I speculate that a product manager somewhere within RIM thought, when that feature was being decided, that I would be perfectly happy with my RIM as a long as my email and browser were working flawlessly, he said. And he would have been correct.
I am sitting here looking at my BlackBerry and iPhone side-by-side right now, reflecting on why I am traveling with both these days, care-and-feeding both. They are both amazing products, created by amazing product organizations.
Reasons for App Store success
Mr. Hayden said that the App Stores relative success boils down to three things:
First, with the iPhone, it is simply easier and more satisfying to explore and experiment as a user.
Even more key, as a publisher, it is also easier on the iPhone to explore and experiment with your user base, to find your audience.
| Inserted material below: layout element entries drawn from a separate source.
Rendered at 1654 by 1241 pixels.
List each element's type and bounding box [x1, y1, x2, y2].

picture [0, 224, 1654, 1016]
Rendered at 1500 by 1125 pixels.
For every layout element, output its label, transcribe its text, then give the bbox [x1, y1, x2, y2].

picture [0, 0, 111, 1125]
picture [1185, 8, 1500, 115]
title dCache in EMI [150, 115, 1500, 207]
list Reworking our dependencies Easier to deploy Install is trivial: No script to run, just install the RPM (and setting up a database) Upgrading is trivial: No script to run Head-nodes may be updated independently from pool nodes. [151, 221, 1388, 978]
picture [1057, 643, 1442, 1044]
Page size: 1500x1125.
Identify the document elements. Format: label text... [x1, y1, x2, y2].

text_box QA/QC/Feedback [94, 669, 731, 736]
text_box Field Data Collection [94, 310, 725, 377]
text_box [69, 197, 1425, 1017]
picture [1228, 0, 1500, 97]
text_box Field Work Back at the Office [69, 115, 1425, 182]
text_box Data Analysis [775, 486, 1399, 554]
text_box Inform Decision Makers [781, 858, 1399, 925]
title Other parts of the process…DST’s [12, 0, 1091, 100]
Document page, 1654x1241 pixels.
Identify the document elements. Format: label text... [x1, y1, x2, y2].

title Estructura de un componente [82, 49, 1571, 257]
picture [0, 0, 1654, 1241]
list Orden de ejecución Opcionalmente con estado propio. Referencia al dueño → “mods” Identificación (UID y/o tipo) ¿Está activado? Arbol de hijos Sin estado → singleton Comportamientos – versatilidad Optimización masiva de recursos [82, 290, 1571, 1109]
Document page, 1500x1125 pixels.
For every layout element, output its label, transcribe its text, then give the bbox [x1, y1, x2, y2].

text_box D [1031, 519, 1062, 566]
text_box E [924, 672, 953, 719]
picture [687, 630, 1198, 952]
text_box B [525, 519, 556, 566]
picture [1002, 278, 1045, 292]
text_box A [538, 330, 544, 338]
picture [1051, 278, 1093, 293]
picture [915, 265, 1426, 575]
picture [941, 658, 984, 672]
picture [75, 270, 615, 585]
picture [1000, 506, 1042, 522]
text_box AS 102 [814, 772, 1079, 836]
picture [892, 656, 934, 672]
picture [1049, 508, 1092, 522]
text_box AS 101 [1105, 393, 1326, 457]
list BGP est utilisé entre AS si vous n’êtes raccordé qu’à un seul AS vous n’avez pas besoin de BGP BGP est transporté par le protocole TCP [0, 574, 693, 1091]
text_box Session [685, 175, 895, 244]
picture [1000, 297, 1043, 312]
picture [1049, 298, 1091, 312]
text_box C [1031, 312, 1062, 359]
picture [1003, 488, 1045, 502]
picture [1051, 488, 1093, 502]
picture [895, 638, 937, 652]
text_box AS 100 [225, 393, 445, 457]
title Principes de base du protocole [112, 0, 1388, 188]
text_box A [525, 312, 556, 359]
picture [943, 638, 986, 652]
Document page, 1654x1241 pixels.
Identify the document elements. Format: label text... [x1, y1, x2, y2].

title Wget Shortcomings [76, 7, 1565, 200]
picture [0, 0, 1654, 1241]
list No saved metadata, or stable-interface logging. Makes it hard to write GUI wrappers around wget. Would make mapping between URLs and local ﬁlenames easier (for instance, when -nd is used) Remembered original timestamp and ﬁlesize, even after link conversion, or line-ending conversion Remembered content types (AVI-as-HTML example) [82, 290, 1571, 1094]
Reviews, catalog presentation, and marketing options are all executed with more of an attention to detail with the iPhone than with BlackBerry.
Second, the BlackBerry suffers from device and OS fragmentation where the iPhone does not. The result is that, from a publishers perspective, actually loading an application into the store is dramatically more difficult for BlackBerry than for iPhone.
More to the point, there is no easy way to directly address the BlackBerry Market in one breath. Each device and OS and carrier silo must be separately administered.
The iPhone, for now, does not suffer from that problem. The result is fewer publishers making the attempt, and fewer applications from each publisher.
Finally, the BlackBerry is primarily a business tool. Even for consumer use, it is used in an all-business frame of mind. The result is that making BlackBerry a platform for experimentation, user engagement, social networking and affordable fun, is a challenge.
This all-business usage mode therefore suppresses the level of engagement with the device during down-time, reducing the demand for applications.
So, to answer the question, Has the Blackberry application strategy failed?, I think the question has to be extended to failed who? Mr. Hayden said. So far, it has certainly failed the publisher community, relative to earlier hopes. I dont think you can say it has failed the user community.
Several thousand applications is a lot of applications, he said. I have some very good ones myself. I dont know if it has failed RIM themselves."
Build developer support
However, Mr. Hayden does feel that some people are no doubt disappointed.
BlackBerry needs to expand its marketing options in order to get the publisher community behind it.
Mr. Hayden believes BlackBerry will do so.
What do they have to lose? he said. Years ago, Nextel fought tooth and nail making their devices fun, thinking the all-business approach was a differentiator.
I doubt anyone in retrospect from Nextel would call that the best decision.
Nextel users found ways on their own to make the devices fun. MSN hosted a huge underground Nextel WAP gaming community with early pioneering publishers like Cosmic Infinity.
Eventually, Nextel relented and started enabling fun. Further, Nextel started capturing a substantial youth market based purely on the social networking utility of push-to-talk alone.
I think RIM could look at that history as a case study to inform its own product decisions today, Mr. Hayden said.